Per una donna, dopo una diagnosi di tumore comincia un percorso fatto di esami, consulti, terapie. Ed insieme, inizia anche un viaggio dentro di sé, dentro le proprie paure, incertezze e speranze. Spiegare cosa possono fare la medicina e l’associazionismo in questa complicata fase è stato il tema dell’incontro che si è tenuto alla Clinica Columbus di Milano, ideato e promosso da Guna, azienda farmaceutica italiana leader nella medicina low-dose e dall’Associazione Libellule, onlus che accompagna le donne colpite da tumore, con un percorso personalizzato, a riappropriarsi del quotidiano nel momento più difficile della malattia: dopo l’intervento, quando le terapie successive mettono a dura prova la femminilità.
Nel corso dell’incontro, medici e volontari hanno dibattuto dell’importanza di ricorrere a strumenti di vario tipo in grado di integrare e supportare i trattamenti considerati gold standard per molte patologie. “Un essere umano – ha spiegato Marco Del Prete, presidente dell’International Academy pf Physiological Regulating medicine- è una complessa rete di oltre 40 miliardi di cellule ed il cancro ne rappresenta solo una parte. Quello che la medicina delle basse dosi si prefigge di fare è di comunicare con le cellule sane e sostenerle nel processo di guarigione“.
Al centro di questa strategia terapeutica, continua, “vi sono le molecole messaggere (citochine, ormoni, fattori di crescita, neuromediatori, neuropeptidi) che sono in grado di rimodulare il network neuro-immuno-endocrino. Più in generale, accanto alla cura della malattia che opportunamente si basa su linee guida condivise, in questo caso la low-dose medicine si occupa della cura della persona che è un mistero biologico unico ed irripetibile“.
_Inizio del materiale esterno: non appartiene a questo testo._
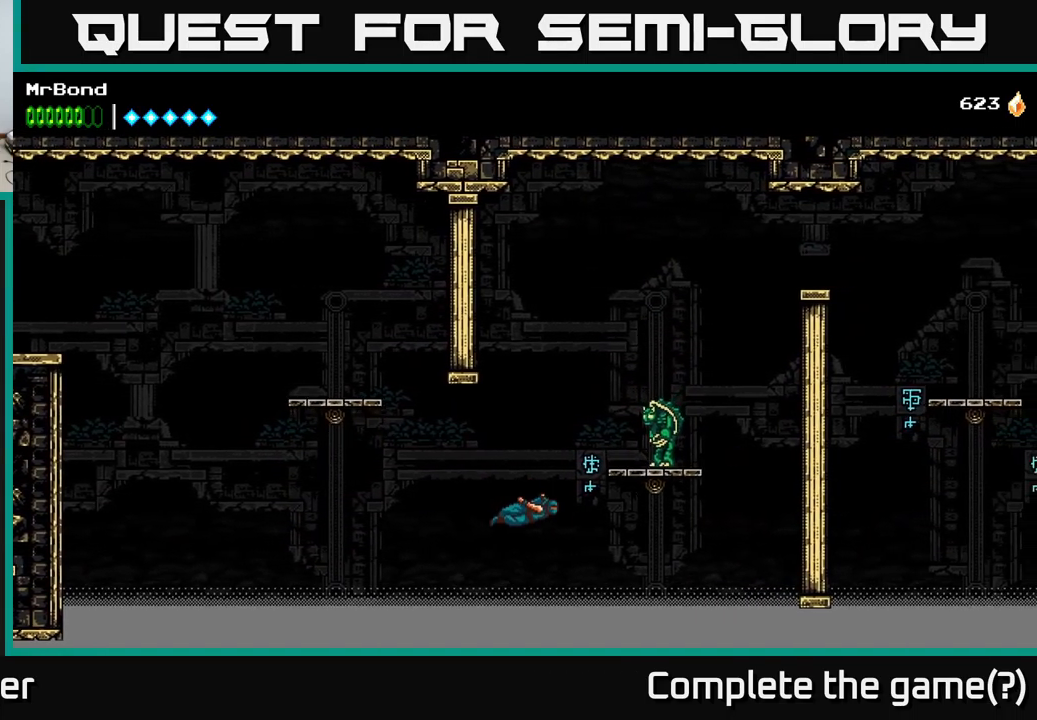
{"buttons": ["B", "DPAD_RIGHT"], "left_stick": "center", "right_stick": "center", "events": [[383, "A", "up"], [383, "B", "down"]]}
“Dieci anni di ricerca scientifica nel campo della low dose medicine – ha aggiunto Alessandro Pizzoccaro, presidente di Guna S.p.a. – hanno dimostrato la validità dell’approccio concettuale, l’efficacia e la sicurezza dell’intervento terapeutico basato sulla somministrazione orale di dosi basse di molecole messaggere attivate. Come operatori di mercato siamo costantemente impegnati, da un lato, nel sostegno di iniziative in grado di promuovere conoscenze sui progressi fatti in questo campo e, dall’altro, nel rafforzamento dei processi di ricerca e sviluppo per garantire tecnologie capaci di produrre farmaci low dose in grado di ottenere gli stessi effetti terapeutici di farmaci contenenti alte dosi di signaling molecole ma in assenza di effetti avversi“.
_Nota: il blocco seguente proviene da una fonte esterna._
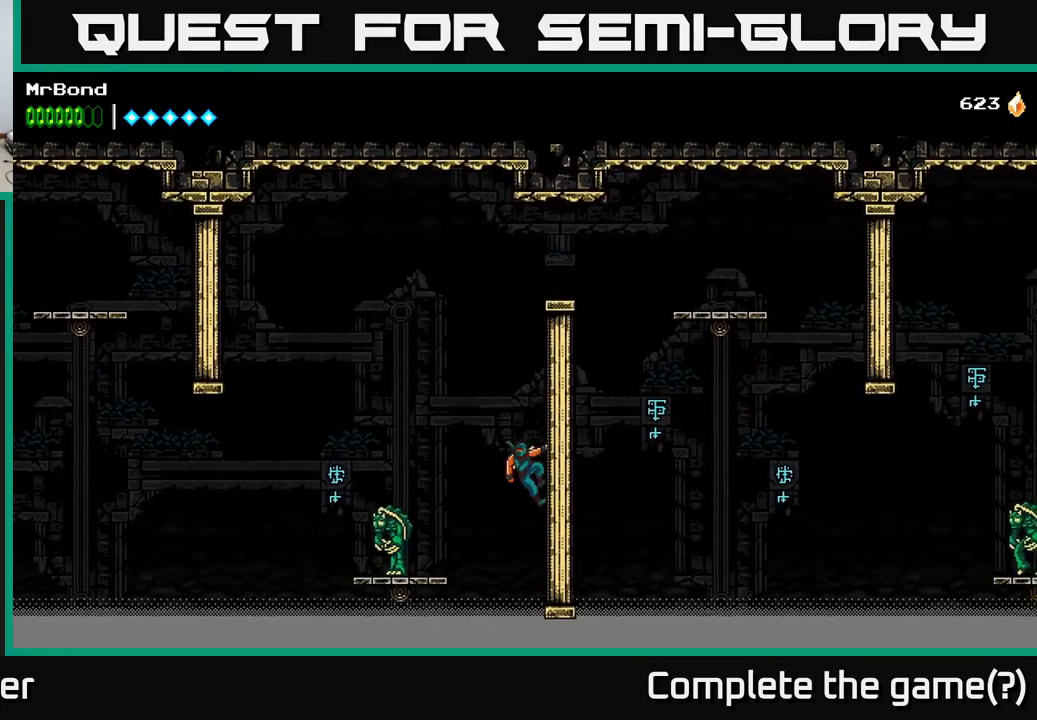
{"buttons": ["A"], "left_stick": "center", "right_stick": "center", "events": [[83, "A", "down"], [233, "A", "up"], [433, "A", "down"], [483, "DPAD_RIGHT", "up"]]}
Sull’importanza e le attività di sostegno da attuare durante il decorso della malattia si è concentrato, invece, l’intervento della responsabile dell’associazione Libellule. “La donna, dopo il trauma oncologico – ha spiegato la fondatrice Paola Martinoni – è distrutta nella sua femminilità: ha bisogno di sentirsi accudita, presa per mano e, quasi con gli occhi chiusi, lasciarsi andare alle cure, ai consigli di chi si prende con coraggio a cuore la sua rinascita. La donna non ha più la forza di saper decidere, ha solo tanta paura. Prendere per mano, per noi libellule, vuole dire aiutare con energia positiva, che viene direttamente dal cuore, è saper essere una guida fondamentale per quella donna che da larva deve poter trasformarsi in libellula e con quelle meravigliose ali cangianti, poter volare in alto e rinascere“. All’incontro hanno preso parte, inoltre, Stefano Zurrida, chirurgo oncologo dell’ Istituto dei Tumori Milano e presidente Eurama; Giovanna Masci, oncologa dell’ Istituto Clinico Humanitas, Rachele Ferrara, medico ed esperta di medicina integrata.